Uma
análise psicológica do colapso ambiental
O
psicanalista espanhol analisa a catástrofe climática como um sintoma dos nossos
tempos e alerta para um sistema que transformou o consumo e a gratificação
instantânea em uma obrigação. Freud, Lacan e a negação como resposta social.
Há algo
profundamente paradoxal na crise climática: nunca antes houve tanta informação
disponível sobre a deterioração do planeta, e ainda assim a humanidade continua
a caminhar numa direção que sabe ser destrutiva. Sabe que o aquecimento global
está a acelerar, que os recursos naturais não são infinitos, que a
biodiversidade está a perder-se e que as consequências já fazem parte do
quotidiano. Mas saber não basta. O que leva a que as pessoas ignorem o
problema, adiem decisões e mantenham formas de produção e consumo que põem em
risco as próprias condições de vida?
Em A
Loucura do Progresso: Um Psicanalista Escreve sobre as Mudanças Climáticas
(Xoroi Edicions), o autor espanhol Josep Maria Panés propõe abordar essa
contradição a partir de uma perspectiva incomum: a psicanálise. Sua hipótese é
que a crise ecológica não pode ser entendida apenas como um problema
científico, tecnológico ou político. Ela é também um sintoma de nossa época,
uma manifestação de uma dinâmica social permeada por um senso de “ausência de
limites”: produzir mais, consumir mais, acumular mais, crescer indefinidamente
em um planeta que, por definição, tem limites.
Baseando-se
em Freud e Lacan, Panés estabelece um diálogo entre conceitos como pulsão de
morte, desejo, ansiedade, gozo e mal-estar na cultura e a emergência climática.
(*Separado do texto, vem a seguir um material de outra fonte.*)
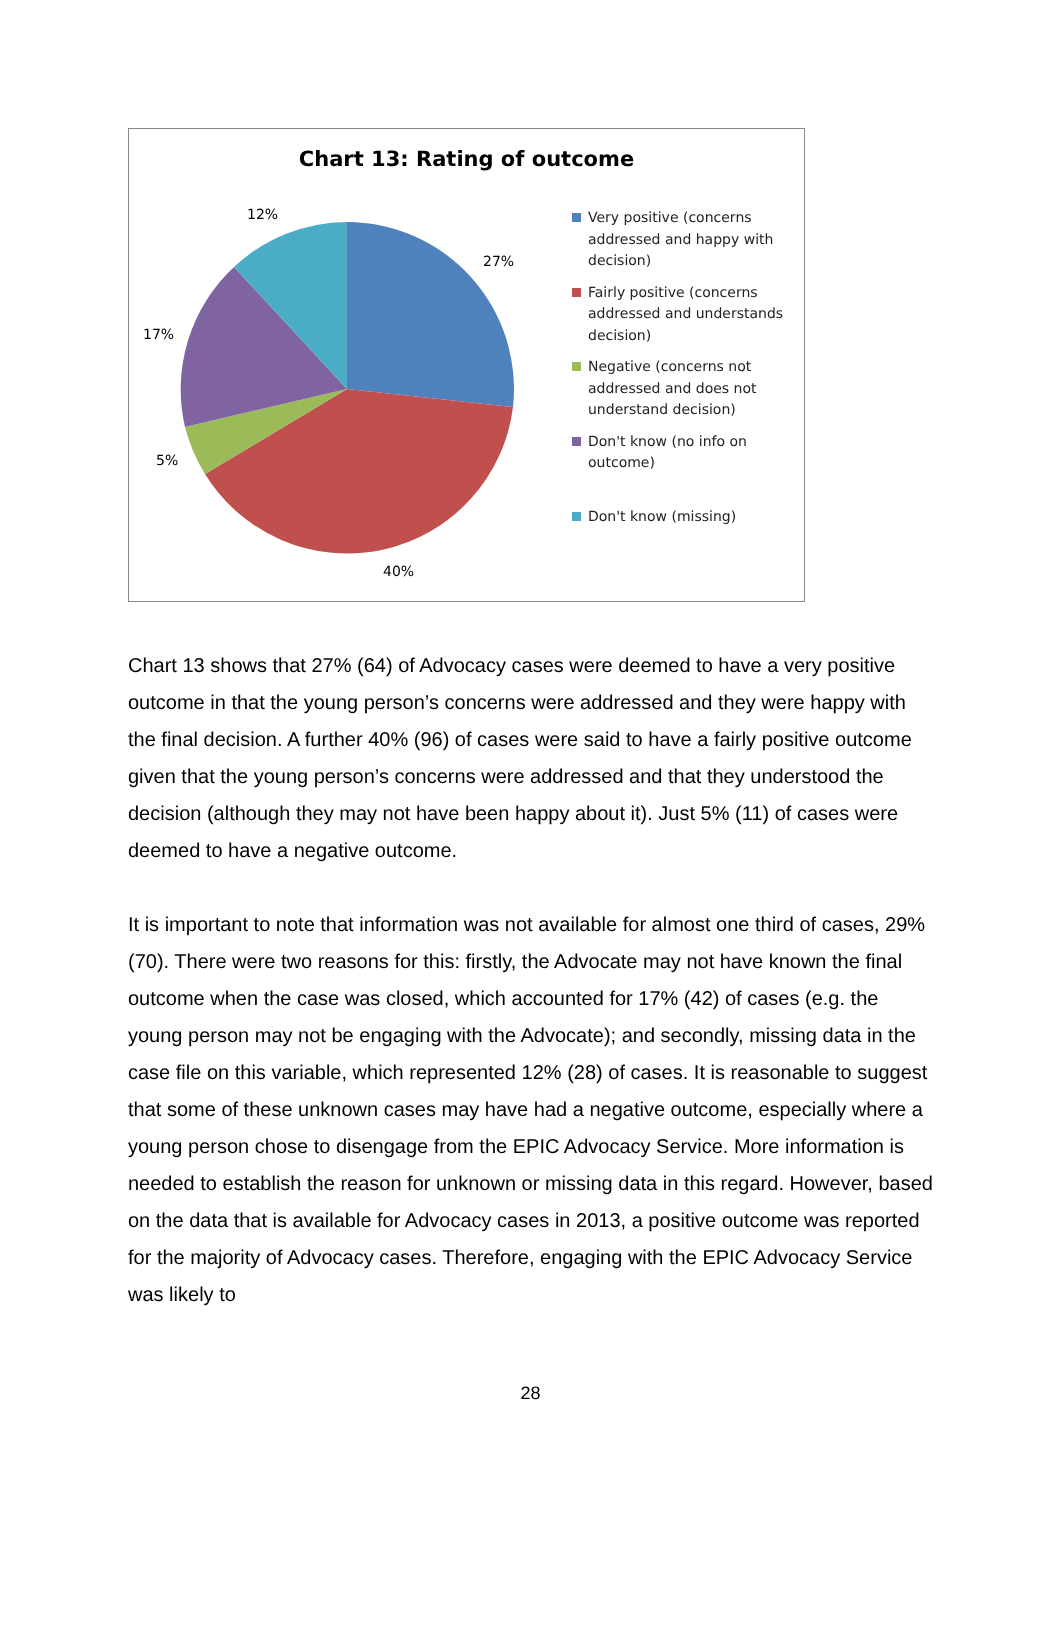Chart 13: Rating of outcome
12%
27%
17%
5%
40%
Very positive (concerns addressed and happy with decision)
Fairly positive (concerns addressed and understands decision)
Negative (concerns not addressed and does not understand decision)
Don't know (no info on outcome)
Don't know (missing)
Chart 13 shows that 27% (64) of Advocacy cases were deemed to have a very positive outcome in that the young person’s concerns were addressed and they were happy with the final decision. A further 40% (96) of cases were said to have a fairly positive outcome given that the young person’s concerns were addressed and that they understood the decision (although they may not have been happy about it). Just 5% (11) of cases were deemed to have a negative outcome.
It is important to note that information was not available for almost one third of cases, 29% (70). There were two reasons for this: firstly, the Advocate may not have known the final outcome when the case was closed, which accounted for 17% (42) of cases (e.g. the young person may not be engaging with the Advocate); and secondly, missing data in the case file on this variable, which represented 12% (28) of cases. It is reasonable to suggest that some of these unknown cases may have had a negative outcome, especially where a young person chose to disengage from the EPIC Advocacy Service. More information is needed to establish the reason for unknown or missing data in this regard. However, based on the data that is available for Advocacy cases in 2013, a positive outcome was reported for the majority of Advocacy cases. Therefore, engaging with the EPIC Advocacy Service was likely to
28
O capitalismo contemporâneo, argumenta ele, não oferece apenas objetos para
satisfazer necessidades: produz insatisfação perpétua e transforma o consumo em
um meio privilegiado de gratificação instintiva. O problema é que essa lógica
não só exaure os indivíduos, mas também os recursos do planeta. A devastação
ambiental e a deterioração dos laços sociais são duas faces da mesma moeda.
Um dos
conceitos centrais do livro é “não querer saber”. Não se trata de ignorância ou
falta de informação: diante de uma realidade muito angustiante, surge uma
resistência subjetiva ao conhecimento, o que força os indivíduos a mudarem seu
modo de vida.
O
desafio não é encontrar uma fórmula mágica para salvar o planeta a partir do
consultório. O próprio autor alerta para as limitações da psicanálise.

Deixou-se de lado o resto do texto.